Голос напоминал губы, выцветал, ускользал из памяти.
— А я попрощаться, — оборвал его Якш. — Иди своей дорогой, знать тебя не хочу!
— Но, владыка…
— Сам владыка, — скривился Якш. — Попробуй оскорбить меня еще раз, и я тебе просто в рожу плюну! Думаешь, если длинный, как жердь, так можно маленьких обижать?
— Да не обижать, а предложить помощь. Впрочем, вижу, что предложение отвергается. Могу я узнать, почему?
— Вряд ли, — ухмыльнулся Якш. — Откуда тебе узнать? Ты ведь не жрец, не святой, не колдун и не ясновидящий!
— Выслушай хоть, от чего ты отказываешься! Связи. Деньги. Воины. Оружие. Да ты не усмехайся! Ваше оружие! Гномское. Самое наилучшее, можешь мне поверить. Тебе достаточно только сказать «да», и все это у тебя будет.
— Нет, — сказал Якш.
— Господи, да почему же «нет»?!
— Да у тебя жар, не иначе! — фыркнул Якш. — Связи… деньги… воины… оружие… к чему все это одинокому страннику?
— А если найдутся те, кто захочет составить ему компанию?
— Тогда он перестанет быть одиноким странником.
— Верно. Он станет кем-то большим. Кем-то гораздо большим.
— Мне нравится быть одиноким странником, — сказал Якш. — Зачем что-то менять?
— Да чтоб Петрию твою дурацкую возродить, — вспылил незнакомец.
— На месте Олбарии, разумеется? — ухмыльнулся Якш.

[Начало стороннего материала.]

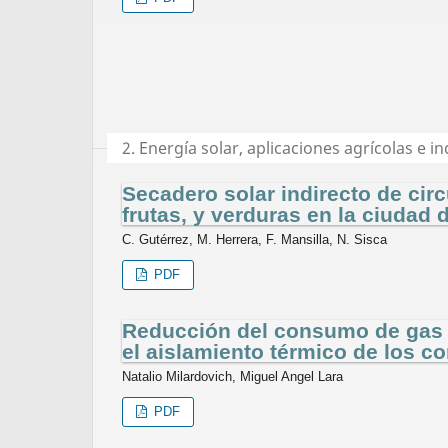
2. Energía solar, aplicaciones agrícolas e in
Secadero solar indirecto de circ
frutas, y verduras en la ciudad 
C. Gutérrez, M. Herrera, F. Mansilla, N. Sisca
PDF
Reducción del consumo de gas 
el aislamiento térmico de los c
Natalio Milardovich, Miguel Angel Lara
PDF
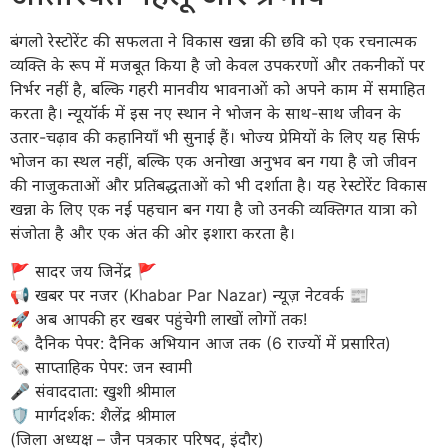
बंगलो रेस्टोरेंट की सफलता ने विकास खन्ना की छवि को एक रचनात्मक
व्यक्ति के रूप में मजबूत किया है जो केवल उपकरणों और तकनीकों पर
निर्भर नहीं है, बल्कि गहरी मानवीय भावनाओं को अपने काम में समाहित
करता है। न्यूयॉर्क में इस नए स्थान ने भोजन के साथ-साथ जीवन के
उतार-चढ़ाव की कहानियाँ भी सुनाई हैं। भोज्य प्रेमियों के लिए यह सिर्फ
भोजन का स्थल नहीं, बल्कि एक अनोखा अनुभव बन गया है जो जीवन
की नाजुकताओं और प्रतिबद्धताओं को भी दर्शाता है। यह रेस्टोरेंट विकास
खन्ना के लिए एक नई पहचान बन गया है जो उनकी व्यक्तिगत यात्रा को
संजोता है और एक अंत की ओर इशारा करता है।
​🚩 सादर जय जिनेंद्र 🚩
​📢 खबर पर नजर (Khabar Par Nazar) न्यूज़ नेटवर्क 📰
🚀 अब आपकी हर खबर पहुंचेगी लाखों लोगों तक!
​🗞️ दैनिक पेपर: दैनिक अभियान आज तक (6 राज्यों में प्रसारित)
🗞️ साप्ताहिक पेपर: जन स्वामी
​🎤 संवाददाता: खुशी श्रीमाल
🛡️ मार्गदर्शक: शैलेंद्र श्रीमाल
(जिला अध्यक्ष – जैन पत्रकार परिषद, इंदौर)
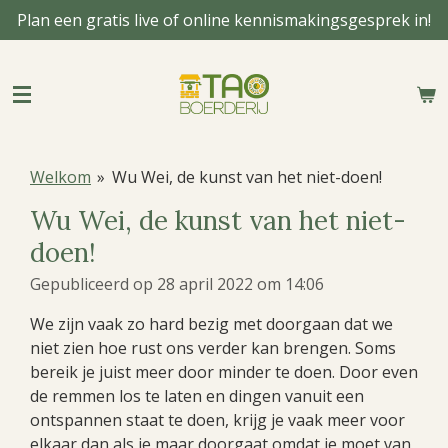
Plan een gratis live of online kennismakingsgesprek in!
Ga
direct
naar
de
hoofdinhoud
Welkom
»
Wu Wei, de kunst van het niet-doen!
Wu Wei, de kunst van het niet-
doen!
Gepubliceerd op 28 april 2022 om 14:06
We zijn vaak zo hard bezig met doorgaan dat we
niet zien hoe rust ons verder kan brengen. Soms
bereik je juist meer door minder te doen. Door even
de remmen los te laten en dingen vanuit een
ontspannen staat te doen, krijg je vaak meer voor
elkaar dan als je maar doorgaat omdat je moet van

— Ну наконец-то мы поняли друг друга! — с облегчением выпалил незнакомец.
— Я-то тебя давно понял, — усмехнулся Якш. — А вот ты меня… впрочем, вот это тебе поможет!
С этими словами он плюнул в лицо незнакомцу и, отвернувшись, зашагал прочь.
Лицо незнакомца передернулось от ярости. Рука сжала рукоять короткого метательного клинка. И тут же отпустила. Якша нельзя было убивать ни по какой причине.
Слишком ценен.
Незаменим.
Незаменим, слышите?!
Любой ценой склонить к сотрудничеству.
Любой.
Я сказал — любой.
— Я заставлю тебя захотеть нашей компании, слышишь! — яростно прошипел незнакомец. — Ты еще проклянешь свое одиночество, странник безмозглый!
Якш уходил не оглядываясь.
Сволочь. Скотина. Недомерок поганый. Ну погоди ж ты!